Gaytan, DPS Board of Education Vice President Auon’tai Anderson and Carrie Olson read the memo section by section. Gaytan opened the floor to discussion for a few seconds before moving to a vote.

The vote to approve the memo was unanimous. Back in 2020, board members Anderson, Olson and Scott Baldermann voted to remove resource officers from schools.

Under Colorado’s Sunshine Law, policy decisions need to be made during open public meetings in public view. FOX31 filed a Colorado Open Records Act request for the full recording of the executive session. DPS denied the request.

FOX31 was not alone in this effort, as journalists from the Denver Post, Denver Gazette, Newsline Colorado, Chalkbeat and 9NEWS also filed CORA requests for the recording, and were also denied.

Denver news media coalition files lawsuit

The six news organizations listed above banded together and entered into an agreement with Rachael Johnson with the Reporters Committee for Freedom of the Press, and Steven Zansberg with the Law Office of Steven D. Zansberg, LLC, to formally sue the district for allegedly holding a closed-door public meeting that does not meet the threshold of executive session.

The lawsuit formally names the records custodian for Denver Public Schools, who denied the open records requests from the six news outlets.

“No public discussion, whatsoever, preceded the Board’s historic about-face concerning its policy of preventing armed ‘School Resource Officers’ inside the District’s high schools. None.

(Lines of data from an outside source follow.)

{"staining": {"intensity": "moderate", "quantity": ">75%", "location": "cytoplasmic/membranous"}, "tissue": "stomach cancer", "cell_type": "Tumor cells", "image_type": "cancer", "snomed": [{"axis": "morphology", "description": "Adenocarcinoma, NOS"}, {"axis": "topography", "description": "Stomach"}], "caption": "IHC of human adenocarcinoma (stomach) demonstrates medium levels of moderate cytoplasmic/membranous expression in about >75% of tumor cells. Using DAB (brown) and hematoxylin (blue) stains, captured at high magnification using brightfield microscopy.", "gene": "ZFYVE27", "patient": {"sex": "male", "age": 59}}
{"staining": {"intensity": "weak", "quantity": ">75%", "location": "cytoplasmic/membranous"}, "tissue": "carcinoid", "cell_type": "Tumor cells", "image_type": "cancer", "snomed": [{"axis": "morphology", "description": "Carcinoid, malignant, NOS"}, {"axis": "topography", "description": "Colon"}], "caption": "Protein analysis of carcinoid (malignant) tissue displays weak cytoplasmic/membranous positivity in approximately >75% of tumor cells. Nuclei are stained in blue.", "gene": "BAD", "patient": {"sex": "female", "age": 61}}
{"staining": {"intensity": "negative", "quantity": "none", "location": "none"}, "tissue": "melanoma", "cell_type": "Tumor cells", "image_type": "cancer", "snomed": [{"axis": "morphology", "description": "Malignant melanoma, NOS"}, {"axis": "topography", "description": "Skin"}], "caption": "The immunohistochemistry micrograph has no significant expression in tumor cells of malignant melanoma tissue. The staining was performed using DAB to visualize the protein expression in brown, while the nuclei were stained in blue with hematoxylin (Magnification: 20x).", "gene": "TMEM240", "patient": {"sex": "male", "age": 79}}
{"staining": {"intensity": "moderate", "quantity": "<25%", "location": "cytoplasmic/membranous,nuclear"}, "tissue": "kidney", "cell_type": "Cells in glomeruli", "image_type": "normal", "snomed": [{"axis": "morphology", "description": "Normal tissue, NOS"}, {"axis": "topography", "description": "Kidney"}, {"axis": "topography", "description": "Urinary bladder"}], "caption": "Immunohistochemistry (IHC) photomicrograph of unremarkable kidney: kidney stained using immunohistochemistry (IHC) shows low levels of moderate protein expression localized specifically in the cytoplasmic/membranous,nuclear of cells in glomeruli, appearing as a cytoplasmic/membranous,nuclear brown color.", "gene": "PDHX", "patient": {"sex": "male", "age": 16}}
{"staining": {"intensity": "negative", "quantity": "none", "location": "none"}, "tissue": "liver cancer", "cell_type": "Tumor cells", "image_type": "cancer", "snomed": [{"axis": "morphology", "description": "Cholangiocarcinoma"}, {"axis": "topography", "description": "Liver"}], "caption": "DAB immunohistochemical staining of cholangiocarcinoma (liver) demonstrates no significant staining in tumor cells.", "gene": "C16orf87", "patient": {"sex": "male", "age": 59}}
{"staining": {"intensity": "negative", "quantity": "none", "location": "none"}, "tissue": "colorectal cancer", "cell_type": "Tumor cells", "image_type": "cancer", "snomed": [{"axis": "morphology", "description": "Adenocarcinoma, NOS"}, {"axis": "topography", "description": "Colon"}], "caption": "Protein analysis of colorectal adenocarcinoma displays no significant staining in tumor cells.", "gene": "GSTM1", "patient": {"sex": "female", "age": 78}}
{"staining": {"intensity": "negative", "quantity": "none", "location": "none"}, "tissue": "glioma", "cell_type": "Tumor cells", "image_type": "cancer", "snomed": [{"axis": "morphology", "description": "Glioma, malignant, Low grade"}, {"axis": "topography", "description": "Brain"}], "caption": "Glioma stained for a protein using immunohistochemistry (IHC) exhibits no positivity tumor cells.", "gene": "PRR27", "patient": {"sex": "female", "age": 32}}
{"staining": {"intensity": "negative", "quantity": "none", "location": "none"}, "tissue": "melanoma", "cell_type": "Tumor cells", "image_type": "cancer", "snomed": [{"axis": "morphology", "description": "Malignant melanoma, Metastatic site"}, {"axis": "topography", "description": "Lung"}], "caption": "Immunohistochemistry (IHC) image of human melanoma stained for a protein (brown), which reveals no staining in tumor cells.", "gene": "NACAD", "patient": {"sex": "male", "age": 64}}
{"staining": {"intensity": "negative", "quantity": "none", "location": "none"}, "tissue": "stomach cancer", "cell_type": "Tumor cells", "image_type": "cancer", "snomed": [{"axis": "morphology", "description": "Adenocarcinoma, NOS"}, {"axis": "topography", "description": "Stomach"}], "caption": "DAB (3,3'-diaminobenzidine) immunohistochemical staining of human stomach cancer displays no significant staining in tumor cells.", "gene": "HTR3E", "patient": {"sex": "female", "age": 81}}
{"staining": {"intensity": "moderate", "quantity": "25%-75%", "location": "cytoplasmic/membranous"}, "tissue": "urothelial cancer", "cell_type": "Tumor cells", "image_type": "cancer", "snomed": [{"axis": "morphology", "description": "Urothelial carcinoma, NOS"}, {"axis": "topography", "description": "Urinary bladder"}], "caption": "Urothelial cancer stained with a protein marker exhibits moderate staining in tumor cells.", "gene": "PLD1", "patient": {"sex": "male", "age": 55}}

It is clear and irrefutable that the Board had already decided, behind closed doors, to adopt the position or resolution in the Memorandum that they then unanimously voted to approve in public without discussion — a mere ‘rubber stamping’ of their earlier decision,” the lawsuit said.

The lawsuit seeks to release the recording to all media organizations involved in the lawsuit, including FOX31. If a judge determines there are aspects of the meeting that are valid subjects of a proper executive session, those portions may be redacted.

When asked for a response to the lawsuit, a spokesperson for DPS said the district does not comment on pending litigation.